Words Without Pictures / Pictures Without Worlds
by:
Dispatx Art Collective
Appropriation in Creative Practice
theme: » Appropriation in Creative Practice

The image above comes from
"The beauty of the virtual world caught in the photographic image", a project which sets out to document virtual worlds in much the way one might in the 'normal' world. Robert William Overweg approaches the subject from the perspective of an art student whose work is 'engaged with the truth and reality issue in images. Especially news/media images. My essay of course deals with Susan Sontag, Jean Baudrillard, all the reasons why photography fails as messenger of the truth. It is allways[sic] a representation of the truth. Photography is the translator of the truth but one with a serious handicap.' (
via)
It is in turning from this to look at Jason Evans' quasi-essay, quasi-resource on the state of modern 'serious' photography and its relationship to the web that we might begin to raise serious questions about the nature of photography in an unreal world. His links point us all over the web - he wonders:
Imagine if the Internet had emerged in the early twentieth century. [...] I guess it is simply a matter of time before a generation not weaned on paper and chemicals sees the manufactured bubble of “art photography” for what it is, and begins to explore the potential of an inclusive, affordable distribution network and its inherently interesting formal qualities.
This fortnight, with a number of fresh posts in our ongoing exploration of Appropriation in Creative Practice, from a fresh manuscript of Betaville and the beginning of a series in Last Days, where I would most like to focus in the light of the comments about photography above is on a couple of posts from Jeff Thompson and Anne Percoco, and Asa Stahl's comment that 'giving a link to a web page is not standard procedure for reference'.

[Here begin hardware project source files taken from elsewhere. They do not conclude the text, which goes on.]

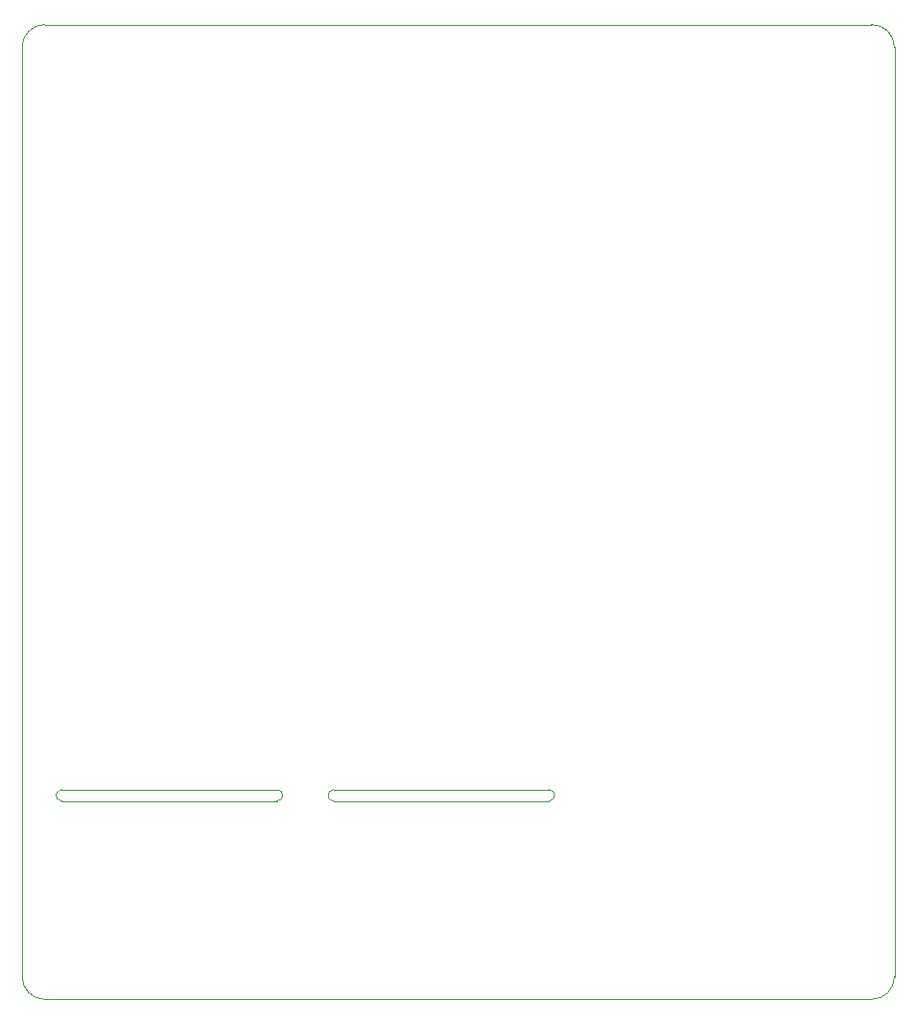
<source format=gbr>
G04 #@! TF.GenerationSoftware,KiCad,Pcbnew,5.1.5*
G04 #@! TF.CreationDate,2020-02-13T13:25:46+01:00*
G04 #@! TF.ProjectId,lora_fence_monitor,6c6f7261-5f66-4656-9e63-655f6d6f6e69,rev?*
G04 #@! TF.SameCoordinates,Original*
G04 #@! TF.FileFunction,Profile,NP*
%FSLAX46Y46*%
G04 Gerber Fmt 4.6, Leading zero omitted, Abs format (unit mm)*
G04 Created by KiCad (PCBNEW 5.1.5) date 2020-02-13 13:25:46*
%MOMM*%
%LPD*%
G04 APERTURE LIST*
%ADD10C,0.050000*%
G04 APERTURE END LIST*
D10*
X70500000Y-108500000D02*
X89500000Y-108500000D01*
X89500000Y-107500000D02*
G75*
G02X89500000Y-108500000I0J-500000D01*
G01*
X70500000Y-108500000D02*
G75*
G02X70500000Y-107500000I0J500000D01*
G01*
X70500000Y-107500000D02*
X89500000Y-107500000D01*
X113500000Y-107500000D02*
G75*
G02X113500000Y-108500000I0J-500000D01*
G01*
X94500000Y-108500000D02*
G75*
G02X94500000Y-107500000I0J500000D01*
G01*
X94500000Y-108500000D02*
X113500000Y-108500000D01*
X94500000Y-107500000D02*
X113500000Y-107500000D01*
X67000000Y-42000000D02*
G75*
G02X69000000Y-40000000I2000000J0D01*
G01*
X142000000Y-40000000D02*
G75*
G02X144000000Y-42000000I0J-2000000D01*
G01*
X144000000Y-124000000D02*
G75*
G02X142000000Y-126000000I-2000000J0D01*
G01*
X69000000Y-126000000D02*
G75*
G02X67000000Y-124000000I0J2000000D01*
G01*
X142000000Y-40000000D02*
X69000000Y-40000000D01*
X144000000Y-124000000D02*
X144000000Y-42000000D01*
X69000000Y-126000000D02*
X142000000Y-126000000D01*
X67000000Y-42000000D02*
X67000000Y-124000000D01*
M02*

</source>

Jeff restarts his work by taking a second movie - this time,
The Graduate. By taking a short section of the film in which a blurred yellow flower fills the frame as his point of reference, he invites David's comment / question relating to decayed film stock and the movie
Decasia. David references Green Screen, but we might as easily reference
Obscured Room, in which anecdotal evidence about obscured vision lead to a series of twisted and obscured photographs. In the light of the comments above regarding photography as the messenger or translator of truth, how do these lenses help us to understand the world, whether it be a personal reading of a movie (also interpreted as meme translation or subversion) or the illustration of a story?
It is just such a set of all-encompassing lenses that the philosopher JJ Gibson suggested we wear at all times in order simply to make sense of the world -
Gibson assumed that we perceive in order to operate on the environment. Perception is designed for action. Gibson called the perceivable possibilities for action affordances. He claimed that we perceive affordance properties of the environment in a direct and immediate way. This theory is clearly attractive from the perspective of visualization. The goal of most visualization is decision making. In short, Gibson claims that we perceive possibilities for action. i.e. surfaces for walking, handles for pulling, space for navigation, tools for manipulating, etc. In general, our whole evolution has been geared toward perceiving useful possibilities for action. (via)
Such an action-based view of the world creates all sorts of problems when we attempt to move it between media. Just what decision is required when one perceives Oldenburg's Typewriter Eraser? How does this means of telling a simple message about the physical world allow us to understand the element's affordances and thus translate those to a form of meaning. Perhaps it is the reverse - we cannot make decisions about the objects of art as they are not true elements that call for our action?
Quite how we choose to act based on this overflow of information - and it is hardly that Gibson is regarded as seriously now as he may have been at one point - there are all sorts of questions raised that link immediately to Asa's comment on 'procedures'. What series of procedures must I undergo when faced with something I know not to be 'real' (be it outsize eraser or a picture of a virtual world) compared with those that I must undergo when faced w/ the 'real'?